* START EXERCISE MATERIAL *
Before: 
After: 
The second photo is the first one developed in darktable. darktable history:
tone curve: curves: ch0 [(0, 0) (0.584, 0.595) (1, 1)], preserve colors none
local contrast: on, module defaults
* END EXERCISE MATERIAL *
Can you rewrite the records with "developed" changed to "processed" everywhere and everything else left the same?

Before: 
After: 
The second photo is the first one processed in darktable. darktable history:
tone curve: curves: ch0 [(0, 0) (0.584, 0.595) (1, 1)], preserve colors none
local contrast: on, module defaults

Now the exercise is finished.